WHAT THIS TASK INVOLVES ▸ Copy the entries below word for word, beginning with their first line and ending with the line that contains "genus: Colibri", including both of those lines.

--- START WORKING DATA ---

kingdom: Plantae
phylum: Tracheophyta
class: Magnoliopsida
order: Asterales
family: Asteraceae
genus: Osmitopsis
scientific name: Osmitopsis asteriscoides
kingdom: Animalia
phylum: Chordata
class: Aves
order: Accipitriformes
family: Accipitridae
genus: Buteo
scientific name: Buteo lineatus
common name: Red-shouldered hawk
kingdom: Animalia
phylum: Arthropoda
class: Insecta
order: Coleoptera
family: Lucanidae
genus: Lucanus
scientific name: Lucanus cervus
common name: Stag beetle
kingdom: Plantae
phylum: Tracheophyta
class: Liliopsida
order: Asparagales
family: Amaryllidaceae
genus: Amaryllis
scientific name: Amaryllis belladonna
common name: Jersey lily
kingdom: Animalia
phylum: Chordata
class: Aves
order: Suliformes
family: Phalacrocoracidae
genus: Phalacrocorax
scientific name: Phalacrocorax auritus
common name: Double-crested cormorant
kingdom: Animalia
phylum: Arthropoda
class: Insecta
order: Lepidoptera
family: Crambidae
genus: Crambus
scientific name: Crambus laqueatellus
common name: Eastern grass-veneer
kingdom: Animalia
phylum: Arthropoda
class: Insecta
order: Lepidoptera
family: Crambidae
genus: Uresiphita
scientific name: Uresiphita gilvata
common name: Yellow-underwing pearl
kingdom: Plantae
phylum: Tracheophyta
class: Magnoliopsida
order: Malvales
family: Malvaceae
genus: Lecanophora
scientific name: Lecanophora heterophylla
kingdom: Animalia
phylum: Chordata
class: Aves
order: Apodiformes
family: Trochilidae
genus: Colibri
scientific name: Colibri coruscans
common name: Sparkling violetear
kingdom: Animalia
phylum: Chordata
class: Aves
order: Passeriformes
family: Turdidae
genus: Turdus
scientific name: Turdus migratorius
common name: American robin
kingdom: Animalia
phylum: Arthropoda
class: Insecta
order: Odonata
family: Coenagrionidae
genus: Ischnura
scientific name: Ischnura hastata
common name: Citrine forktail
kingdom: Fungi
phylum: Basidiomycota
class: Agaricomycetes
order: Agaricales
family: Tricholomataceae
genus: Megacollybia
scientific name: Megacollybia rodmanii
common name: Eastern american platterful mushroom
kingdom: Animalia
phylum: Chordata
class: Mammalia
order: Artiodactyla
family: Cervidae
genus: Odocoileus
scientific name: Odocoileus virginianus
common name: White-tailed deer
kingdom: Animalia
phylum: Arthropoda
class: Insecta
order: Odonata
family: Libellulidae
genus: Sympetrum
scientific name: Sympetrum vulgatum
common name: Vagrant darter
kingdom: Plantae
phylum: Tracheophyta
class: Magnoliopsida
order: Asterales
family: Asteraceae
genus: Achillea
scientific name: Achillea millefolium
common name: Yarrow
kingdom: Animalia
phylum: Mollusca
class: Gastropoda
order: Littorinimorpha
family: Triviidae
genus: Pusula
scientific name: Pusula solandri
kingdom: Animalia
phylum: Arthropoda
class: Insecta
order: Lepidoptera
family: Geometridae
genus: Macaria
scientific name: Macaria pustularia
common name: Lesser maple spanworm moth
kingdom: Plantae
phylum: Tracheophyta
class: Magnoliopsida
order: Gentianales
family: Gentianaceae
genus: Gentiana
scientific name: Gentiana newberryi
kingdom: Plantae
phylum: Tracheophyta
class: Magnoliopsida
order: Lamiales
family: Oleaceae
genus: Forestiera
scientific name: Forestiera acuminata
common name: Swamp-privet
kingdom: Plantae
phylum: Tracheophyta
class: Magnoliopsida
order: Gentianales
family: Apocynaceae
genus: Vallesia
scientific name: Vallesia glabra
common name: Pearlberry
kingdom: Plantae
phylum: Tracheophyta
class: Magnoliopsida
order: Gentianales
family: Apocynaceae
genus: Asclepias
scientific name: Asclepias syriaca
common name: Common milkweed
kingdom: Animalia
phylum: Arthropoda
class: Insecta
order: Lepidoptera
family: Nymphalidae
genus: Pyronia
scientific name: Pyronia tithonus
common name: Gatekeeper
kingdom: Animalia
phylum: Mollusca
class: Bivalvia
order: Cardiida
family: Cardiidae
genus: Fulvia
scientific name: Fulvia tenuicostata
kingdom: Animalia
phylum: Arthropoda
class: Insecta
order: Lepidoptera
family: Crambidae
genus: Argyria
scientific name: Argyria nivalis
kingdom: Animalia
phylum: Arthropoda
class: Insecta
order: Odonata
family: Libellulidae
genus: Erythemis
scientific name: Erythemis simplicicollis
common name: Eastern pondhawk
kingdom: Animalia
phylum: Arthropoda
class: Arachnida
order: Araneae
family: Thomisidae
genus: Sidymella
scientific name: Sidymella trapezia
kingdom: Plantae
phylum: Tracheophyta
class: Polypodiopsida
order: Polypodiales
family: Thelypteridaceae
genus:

--- END WORKING DATA ---

RESULT ▸
kingdom: Plantae
phylum: Tracheophyta
class: Magnoliopsida
order: Asterales
family: Asteraceae
genus: Osmitopsis
scientific name: Osmitopsis asteriscoides
kingdom: Animalia
phylum: Chordata
class: Aves
order: Accipitriformes
family: Accipitridae
genus: Buteo
scientific name: Buteo lineatus
common name: Red-shouldered hawk
kingdom: Animalia
phylum: Arthropoda
class: Insecta
order: Coleoptera
family: Lucanidae
genus: Lucanus
scientific name: Lucanus cervus
common name: Stag beetle
kingdom: Plantae
phylum: Tracheophyta
class: Liliopsida
order: Asparagales
family: Amaryllidaceae
genus: Amaryllis
scientific name: Amaryllis belladonna
common name: Jersey lily
kingdom: Animalia
phylum: Chordata
class: Aves
order: Suliformes
family: Phalacrocoracidae
genus: Phalacrocorax
scientific name: Phalacrocorax auritus
common name: Double-crested cormorant
kingdom: Animalia
phylum: Arthropoda
class: Insecta
order: Lepidoptera
family: Crambidae
genus: Crambus
scientific name: Crambus laqueatellus
common name: Eastern grass-veneer
kingdom: Animalia
phylum: Arthropoda
class: Insecta
order: Lepidoptera
family: Crambidae
genus: Uresiphita
scientific name: Uresiphita gilvata
common name: Yellow-underwing pearl
kingdom: Plantae
phylum: Tracheophyta
class: Magnoliopsida
order: Malvales
family: Malvaceae
genus: Lecanophora
scientific name: Lecanophora heterophylla
kingdom: Animalia
phylum: Chordata
class: Aves
order: Apodiformes
family: Trochilidae
genus: Colibri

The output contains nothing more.